One of the surest signs of the arrival of Induction Weekend is the sighting of the Fergie Jenkins Van. I saw Jenkins’ colorfully decorated vehicle, which he uses to travel around the country and Canada in efforts to raise money for his charitable foundation, early in the afternoon on Thursday. Another clearcut sign of Hall of Fame Weekend is the presence of Pete Rose, who was spotted at a Main Street autograph signing on Thursday. Now that Rose has apparently given up hopes of being reinstated, he’s back to his habit of appearing at Hall of Fame Weekend and signing his autograph at inflated prices. Amazingly, Rose receives more for his signature than just about all of the Hall of Famers, even those who were far superior players…
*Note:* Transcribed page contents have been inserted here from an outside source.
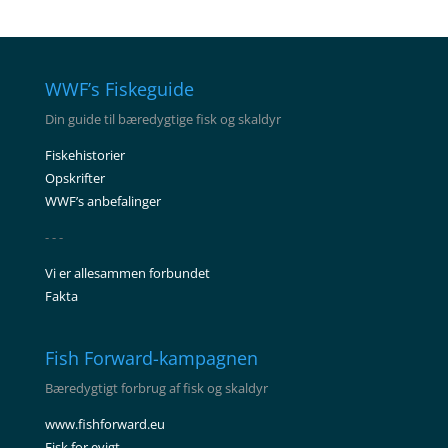
WWF’s Fiskeguide
Din guide til bæredygtige fisk og skaldyr
Fiskehistorier
Opskrifter
WWF’s anbefalinger
- - -
Vi er allesammen forbundet
Fakta
Fish Forward-kampagnen
Bæredygtigt forbrug af fisk og skaldyr
www.fishforward.eu
Fisk for evigt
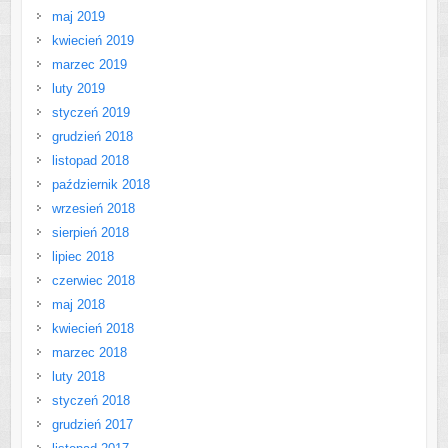
maj 2019
kwiecień 2019
marzec 2019
luty 2019
styczeń 2019
grudzień 2018
listopad 2018
październik 2018
wrzesień 2018
sierpień 2018
lipiec 2018
czerwiec 2018
maj 2018
kwiecień 2018
marzec 2018
luty 2018
styczeń 2018
grudzień 2017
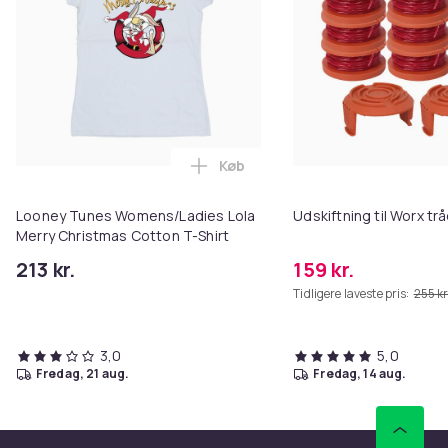
Køb
Læg Looney Tunes Womens/Ladies
Looney Tunes Womens/Ladies Lola
Udskiftning til Worx t
Merry Christmas Cotton T-Shirt
213 kr.
159 kr.
Tidligere laveste pris:
255 kr
3,0
5,0
fredag, 21 aug.
fredag, 14 aug.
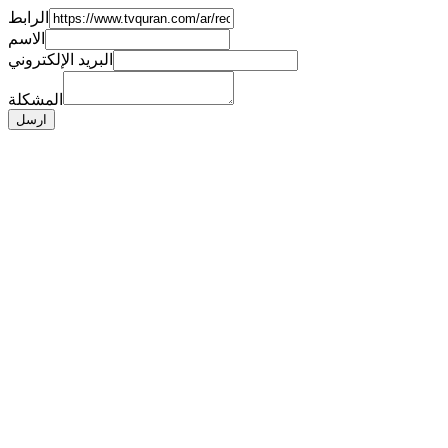
الرابط
الاسم
البريد الإلكتروني
المشكلة
ارسل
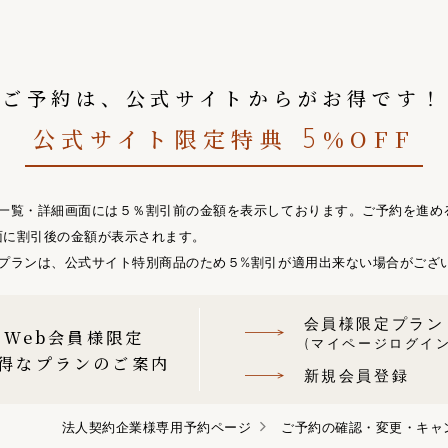
ご予約は、公式サイトからがお得です！
公式サイト限定特典
%OFF
5
ン一覧・詳細画面には５％割引前の金額を表示しております。ご予約を進め
面に割引後の金額が表示されます。
のプランは、公式サイト特別商品のため５%割引が適用出来ない場合がござ
会員様限定プラン
Web会員様限定
(マイページログイン
得なプランのご案内
新規会員登録
法人契約企業様専用予約ページ
ご予約の確認・変更・キャ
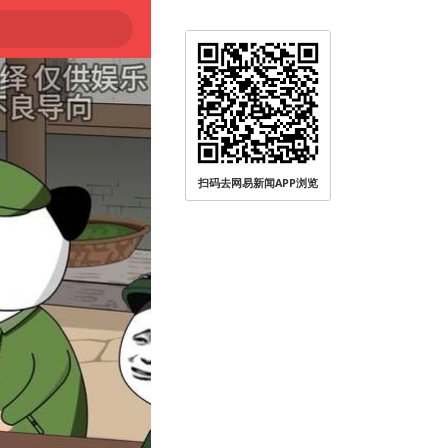
扫码去网易新闻APP浏览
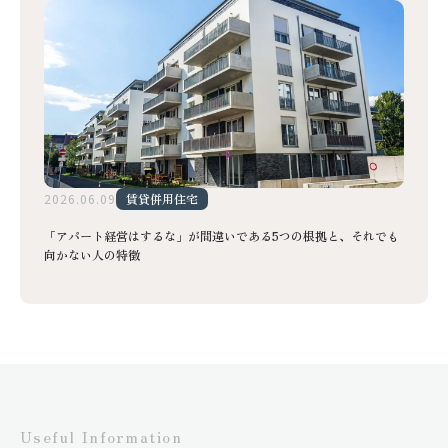
2026.06.09
賃貸併用住宅
「アパート経営はするな」が間違いである5つの根拠と、それでも
向かない人の特徴
Useful Information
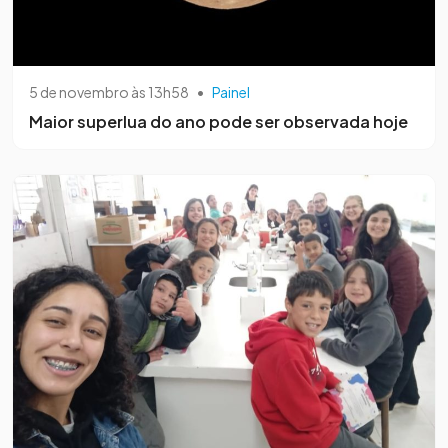
5 de novembro às 13h58
•
Painel
Maior superlua do ano pode ser observada hoje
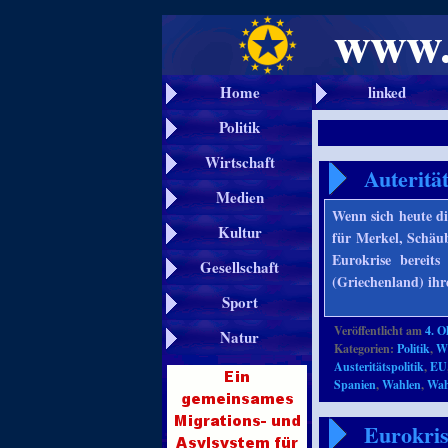
Home
linked
Politik
Wirtschaft
Auteritä
Medien
Wenn sich heute d
Kultur
für Merkel, Schäu
Eurokrise bereits
Gesellschaft
(Griechenland) ih
Sport
Veröffentlicht am
4. O
Natur
Kategorien:
Politik
,
Wi
Austeritätspolitik
,
EU
Spanien
,
Wahlen
,
Wah
Eurokris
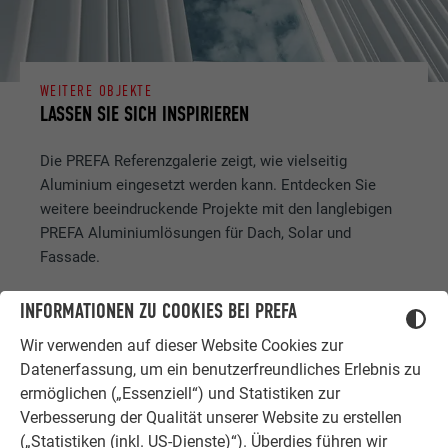
WEITERE OBJEKTE
LASSEN SIE SICH INSPIRIEREN
Die PREFA Referenzgalerie zeigt, wie vielseitig
Aluminium eingesetzt werden kann. Entdecken Sie
weitere beeindruckende Projekte mit den langlebigen
PREFA Aluminiumlösungen für Dach, Solar und
Fassade.
INFORMATIONEN ZU COOKIES BEI PREFA
MEHR REFERENZEN ANSEHEN
Wir verwenden auf dieser Website Cookies zur
Datenerfassung, um ein benutzerfreundliches Erlebnis zu
ermöglichen („Essenziell“) und Statistiken zur
Verbesserung der Qualität unserer Website zu erstellen
(„Statistiken (inkl. US-Dienste)“). Überdies führen wir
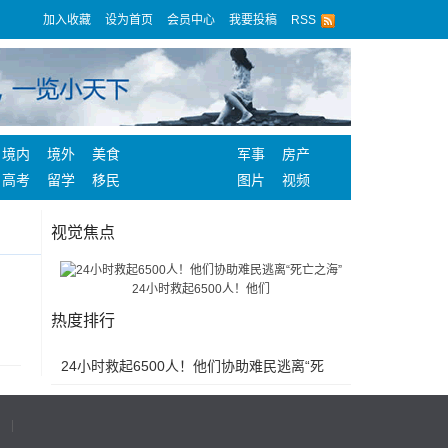
加入收藏
设为首页
会员中心
我要投稿
RSS
境内
境外
美食
军事
房产
高考
留学
移民
图片
视频
视觉焦点
24小时救起6500人！他们
热度排行
24小时救起6500人！他们协助难民逃离“死
亡之海”
|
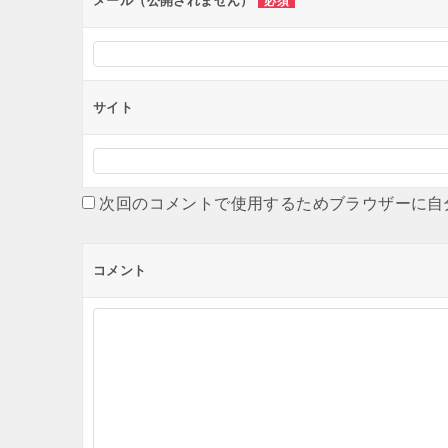
メール（公開されません）
必須
サイト
次回のコメントで使用するためブラウザーに自
コメント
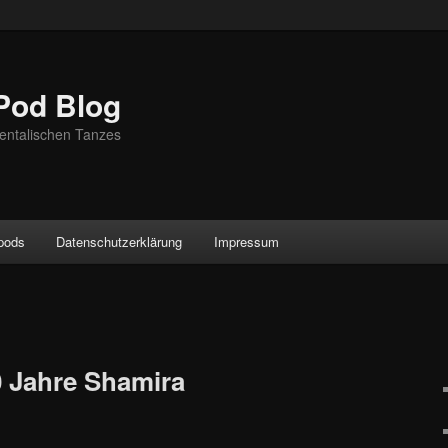
Pod Blog
entalischen Tanzes
ypods
Datenschutzerklärung
Impressum
0 Jahre Shamira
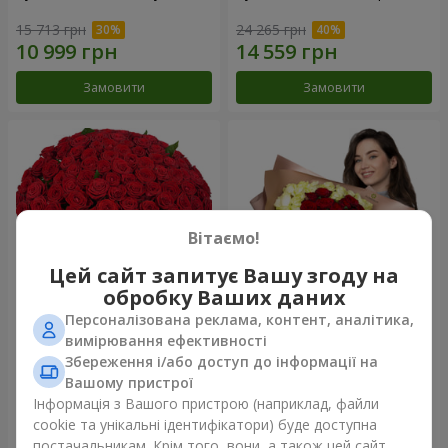
15 713 грн
24 265 грн
Замовити
Замовити
Вітаємо!
Цей сайт запитує Вашу згоду на
обробку Ваших даних
Персоналізована реклама, контент, аналітика,
101 червона троянда
Букет "Серце - серцю"
вимірювання ефективності
Збереження і/або доступ до інформації на
52 725 грн
27 765 грн
Вашому пристрої
Інформація з Вашого пристрою (наприклад, файли
cookie та унікальні ідентифікатори) буде доступна
Замовити
Замовити
постачальникам. Крім того, вони, а також цей сайт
Also on Thursday, 2009 Inductee Rickey Henderson made an unexpected appearance at the Main Street CVS Pharmacy, causing a bit of a commotion in the store. Henderson isn’t scheduled to sign at CVS until Monday afternoon, but he dropped by on Thursday afternoon to negotiate some of the remaining details to his autograph session. When fans spotted Henderson in one of the aisles, they began to crowd around, thinking that Henderson was signing right then and there. A mini-mob scene formed, before the fans were eventually told that Rickey will not appear until Monday. Henderson will not be signing anywhere else in Cooperstown, meaning that CVS has an exclusive on him throughout the weekend…

Two other Hall of Famers did sign at CVS on Thursday: Jenkins and 90-year-old favorite Bob Feller. Feller visited town to pitch in the first Hall of Fame Classic last month; he won’t be doing any pitching this weekend, but I’m sure that he’ll be giving his outspoken opinion on just about anything he’s asked. Feller receives his fair share of criticism for being one of those old-fashioned “get off my lawn!” kind of guys, but the man is always accessible to the media, willingly engages fans in conversation, and has an impeccable resume as both a player and American war hero. During my years at the Hall of Fame, I interviewed Feller more than any other player, and he never failed to treat me with fairness and respect. And there is no one who loves the Hall of Fame, or would do anything to promote its popularity, more than Rapid Robert.